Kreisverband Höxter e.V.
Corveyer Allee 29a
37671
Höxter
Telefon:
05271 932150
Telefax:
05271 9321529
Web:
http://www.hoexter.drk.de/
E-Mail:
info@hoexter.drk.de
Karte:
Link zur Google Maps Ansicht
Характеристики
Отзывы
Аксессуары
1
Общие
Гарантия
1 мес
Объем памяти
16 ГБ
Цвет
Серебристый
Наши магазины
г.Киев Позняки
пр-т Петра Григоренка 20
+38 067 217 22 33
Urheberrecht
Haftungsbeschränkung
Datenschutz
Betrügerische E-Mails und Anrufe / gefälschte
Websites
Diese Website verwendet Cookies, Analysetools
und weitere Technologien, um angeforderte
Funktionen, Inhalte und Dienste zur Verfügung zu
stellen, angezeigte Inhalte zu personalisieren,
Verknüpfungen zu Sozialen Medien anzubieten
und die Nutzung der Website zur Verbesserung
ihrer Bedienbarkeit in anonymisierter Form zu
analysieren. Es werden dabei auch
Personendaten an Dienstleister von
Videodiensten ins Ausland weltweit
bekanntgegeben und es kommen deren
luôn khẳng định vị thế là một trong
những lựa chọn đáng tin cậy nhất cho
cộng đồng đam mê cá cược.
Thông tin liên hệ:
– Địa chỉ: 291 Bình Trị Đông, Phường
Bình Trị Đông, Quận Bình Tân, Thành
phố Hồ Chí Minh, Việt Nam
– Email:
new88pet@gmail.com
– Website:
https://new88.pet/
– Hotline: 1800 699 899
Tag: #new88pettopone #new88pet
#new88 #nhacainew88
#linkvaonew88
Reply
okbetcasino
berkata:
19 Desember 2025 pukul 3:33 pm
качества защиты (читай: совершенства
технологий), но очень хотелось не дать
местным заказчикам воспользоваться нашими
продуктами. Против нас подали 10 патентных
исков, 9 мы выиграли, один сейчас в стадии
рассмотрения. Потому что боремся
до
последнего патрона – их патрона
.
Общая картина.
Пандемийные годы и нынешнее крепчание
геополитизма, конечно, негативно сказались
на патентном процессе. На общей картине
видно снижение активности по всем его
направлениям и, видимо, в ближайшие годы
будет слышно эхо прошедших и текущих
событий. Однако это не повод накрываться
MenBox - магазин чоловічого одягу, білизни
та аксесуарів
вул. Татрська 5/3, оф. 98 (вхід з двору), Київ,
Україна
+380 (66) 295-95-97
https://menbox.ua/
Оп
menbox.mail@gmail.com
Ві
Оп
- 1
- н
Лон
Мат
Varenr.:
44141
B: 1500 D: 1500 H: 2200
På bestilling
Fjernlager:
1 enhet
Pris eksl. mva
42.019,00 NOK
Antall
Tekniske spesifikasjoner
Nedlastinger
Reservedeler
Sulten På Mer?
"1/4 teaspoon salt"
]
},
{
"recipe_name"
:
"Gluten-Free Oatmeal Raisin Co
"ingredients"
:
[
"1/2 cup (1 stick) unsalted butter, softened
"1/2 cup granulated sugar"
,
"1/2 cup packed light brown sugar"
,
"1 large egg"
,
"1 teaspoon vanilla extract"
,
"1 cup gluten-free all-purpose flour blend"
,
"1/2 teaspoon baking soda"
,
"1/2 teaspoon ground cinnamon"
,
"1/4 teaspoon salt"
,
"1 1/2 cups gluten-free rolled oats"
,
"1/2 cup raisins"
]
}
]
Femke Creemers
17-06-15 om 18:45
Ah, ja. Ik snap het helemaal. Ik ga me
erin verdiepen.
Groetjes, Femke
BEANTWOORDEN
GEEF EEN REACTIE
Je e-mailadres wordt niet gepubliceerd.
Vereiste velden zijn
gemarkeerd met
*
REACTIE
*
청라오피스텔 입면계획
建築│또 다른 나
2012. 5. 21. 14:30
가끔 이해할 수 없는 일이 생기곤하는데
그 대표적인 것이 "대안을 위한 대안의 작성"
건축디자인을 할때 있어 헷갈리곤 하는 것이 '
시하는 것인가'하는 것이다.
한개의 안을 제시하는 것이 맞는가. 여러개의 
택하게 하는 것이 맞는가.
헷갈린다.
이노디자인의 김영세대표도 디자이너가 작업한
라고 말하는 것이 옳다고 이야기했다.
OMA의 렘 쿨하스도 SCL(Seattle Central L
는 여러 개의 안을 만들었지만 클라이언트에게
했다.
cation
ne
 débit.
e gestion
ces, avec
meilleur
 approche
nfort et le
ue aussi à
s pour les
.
========================================================================
- **PROBLEM DETAILS**
Filter the entries down to the lines holding the string "годы". Copy each of those lines.

- **YOUR RESPONSE**
Пандемийные годы и нынешнее крепчание
направлениям и, видимо, в ближайшие годы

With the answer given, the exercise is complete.